Remember the sign on the beach? Mr. Adams has a little fun with one of his own conventions here. There's another sign hidden in the ship's hold -- but it's impossible to read it in the dark, as the crawlway leading to it is very narrow, and squinting doesn't give us enough time to read the sign. We also can't get the treasures through the narrow passageway, so even if we could read the sign, it doesn't do us any good until we have picked it up and moved it to the smuggler's hold. And until we have placed the sign in the room, we can't actually Leave *TREASURES* here -- that is, we can, but they don't count for SCORE!
Again, a good walkthrough is a huge help, if not an absolute necessity. There's an invisible PILING underwater, which logically exists in the ocean, but I would never have thought to look for it. EXAMINE PILING yields a Snail, of no apparent value, until we FEEL SILT elsewhere to find an Oyster, and then extract a *Pearl* after we OPEN OYSTER / WITH SNAIL. Come again? Ah, the snail is an Oyster Drill, a predatory species with a specialized raspy tongue, not known for its ability to open oysters in the traditional sense.

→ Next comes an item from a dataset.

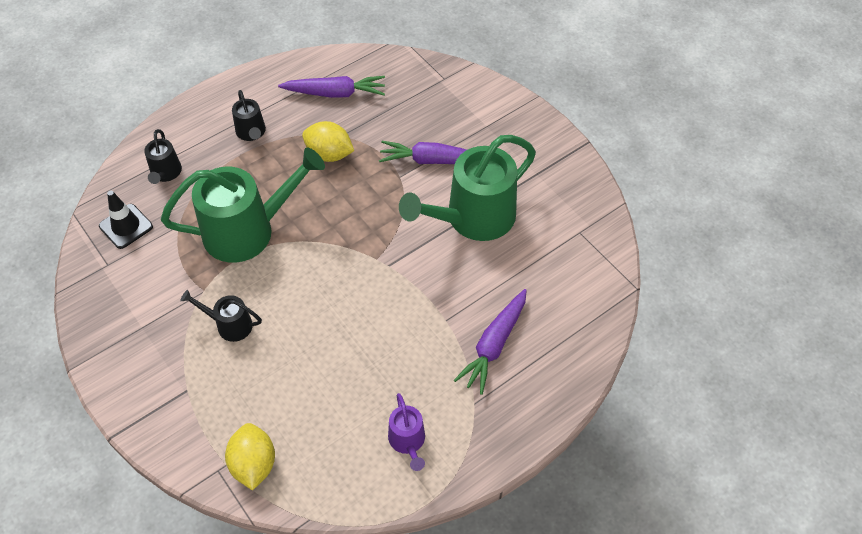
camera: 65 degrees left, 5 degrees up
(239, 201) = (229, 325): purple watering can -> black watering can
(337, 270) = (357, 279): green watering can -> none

We have to SAIL SHIP in this one, rather than SET SAIL as in #2; perhaps this is because our ship here is motorized, rather than wind-powered. Assuming the pirate has been properly rewarded, he takes the helm and takes us to the location indicated on the treasure map. Here, we need to use the floodlight, stretching the capacity of the ship's battery and fuel, to take a quick dive and find a very well-sealed chest inside a sunken ship. Inside the chest is a *Rare book* -- READ BOOK reveals that I see it's on Ophthalmology. Squinting can help with Myopia, which is the only in-game indication that the SQUINT verb exists. Oddly, after we have taken this trip (with our piratey pilot, or piloty pirate) and returned to Pirate's Isle, we can no longer STOP ENGINE. There doesn't seem to be any need to do so, though.

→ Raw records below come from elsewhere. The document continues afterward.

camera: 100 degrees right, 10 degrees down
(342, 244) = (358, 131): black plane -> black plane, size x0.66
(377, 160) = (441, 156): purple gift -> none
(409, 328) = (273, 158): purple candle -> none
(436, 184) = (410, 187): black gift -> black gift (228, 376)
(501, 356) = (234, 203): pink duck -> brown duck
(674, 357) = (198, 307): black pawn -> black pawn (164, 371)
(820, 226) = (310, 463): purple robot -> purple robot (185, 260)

It was an arduous journey, but we've accomplished the usual goal -- acquire 13 treasures, drop them in the appropriate location, and say SCORE:
Playing the later Scott Adams adventures, including this one, I can't help feeling that as Adams' games became more difficult and complex, they may have been reaching a narrower market. There were also major industry changes afoot, obviously, exemplified by Texas Instruments' decision to get out of the home computer business shortly after this title was released. But I miss the simpler pleasures of the early Adventures, where hints were useful but not necessarily required.
Pirate Adventure clearly holds a special place in its author's heart -- we will eventually tackle the second sequel, Return to Pirate's Island 2, released by Scott Adams in the year 2000. But first, we'll venture into the Marvel Comics-Scott Adams collaborations known as QuestProbe.